Además, era imposible exigir a los refugiados que no salieran.

Apartó la carpeta y colocó una hoja en la máquina de escribir.

Eran casi las doce y media. Pensó que tanto podía escribir su informe a Björk como hacer cualquier otra cosa.

En aquel momento la puerta se abrió y Svedberg entró en la habitación.

—¿Novedades? —preguntó Kurt Wallander.

—En cierta manera —respondió Svedberg con la cara preocupada.

—¿Qué ocurre?

—No sé cómo explicarlo. Pero acabamos de recibir una llamada de un granjero de Löderup.

—¿Ha visto el Citroën?

—No. Pero afirmó haber visto pasear a tu padre por el campo, en pijama. Con una maleta en la mano.

Kurt Wallander se quedó petrificado.

—¿Qué coño estás diciendo?

—El que llamó parecía lúcido. En realidad quería hablar contigo. Pero conectaron la llamada mal y me llegó a mí. Pensé que tú deberías decidir lo que vamos a hacer.

Kurt Wallander se quedó sentado totalmente quieto con la mirada vacía.

Luego se levantó.

—¿Por dónde? —preguntó.

—Parece ser que tu padre va caminando hacia la carretera principal.

—Me ocupo yo mismo. Volveré en cuanto pueda. Que me den un coche con radio para que podáis avisarme si hay algo.

—¿Quieres que vaya contigo o que lo haga otro?
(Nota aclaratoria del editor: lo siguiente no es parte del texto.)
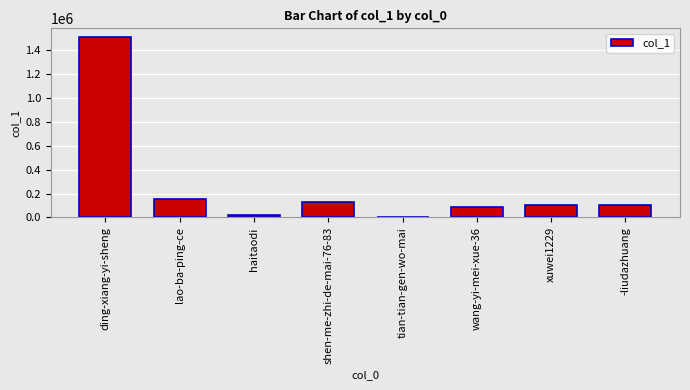

True or false: the data shows 131997 at shen-me-zhi-de-mai-76-83.

True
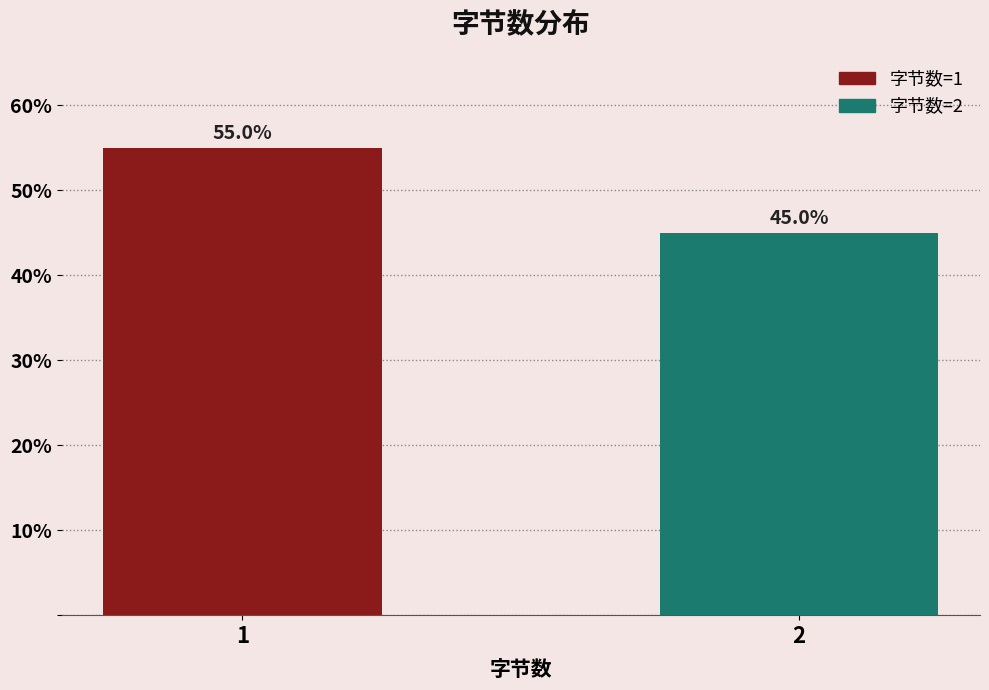

Reading left to right, what are all the values shown in this chart?

1=55.0	2=45.0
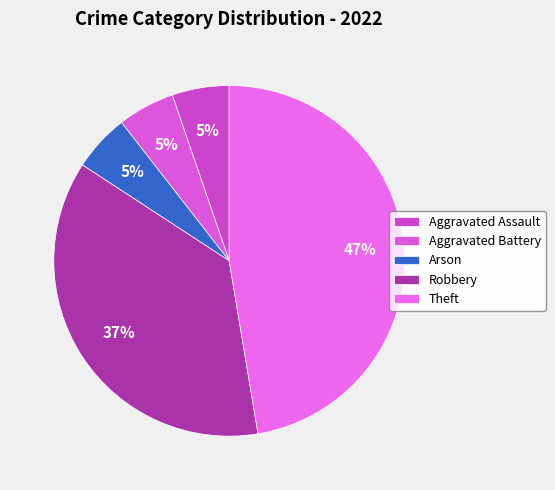

To the nearest percent, what is the difference between the Theft and Arson slice percentages?

42%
Kurt Wallander negó con la cabeza.

—Papá tiene demencia senil —dijo—. Debo intentar encontrarle un sitio en alguna parte.

Svedberg hizo que le dieran las llaves de un coche con radio.

Justo cuando iba a salir descubrió a un hombre fuera, en la penumbra. Lo reconoció, era uno de los periodistas de los periódicos de la tarde.

—No quiero que me siga —dijo a Svedberg.

Svedberg asintió con la cabeza.

—Espera a que me veas salir marcha atrás y que se me cale el motor delante de su coche. Entonces te puedes marchar.

Kurt Wallander se sentó en el coche y esperó.

Vio correr al periodista hacia su coche. Treinta segundos más tarde salió Svedberg en su coche particular. Paró el motor.

El coche bloqueó la salida del periodista. Kurt Wallander se alejó.

Condujo deprisa. Demasiado deprisa. No hizo caso al límite de velocidad al atravesar Sandskogen. Además, estaba casi solo en la carretera. Unas liebres asustadas huyeron por el asfalto mojado.

Cuando llegó al pueblo donde vivía su padre, no tuvo que buscarlo. Las luces del coche lo delataron pisando descalzo el lodo del campo, vestido con su pijama de rayas azules. Llevaba su viejo sombrero en la cabeza y una gran maleta en la mano. Se llevó irritado la mano a los ojos cuando las luces lo cegaron. Luego continuó caminando con paso enérgico, como si fuera camino de una meta claramente marcada.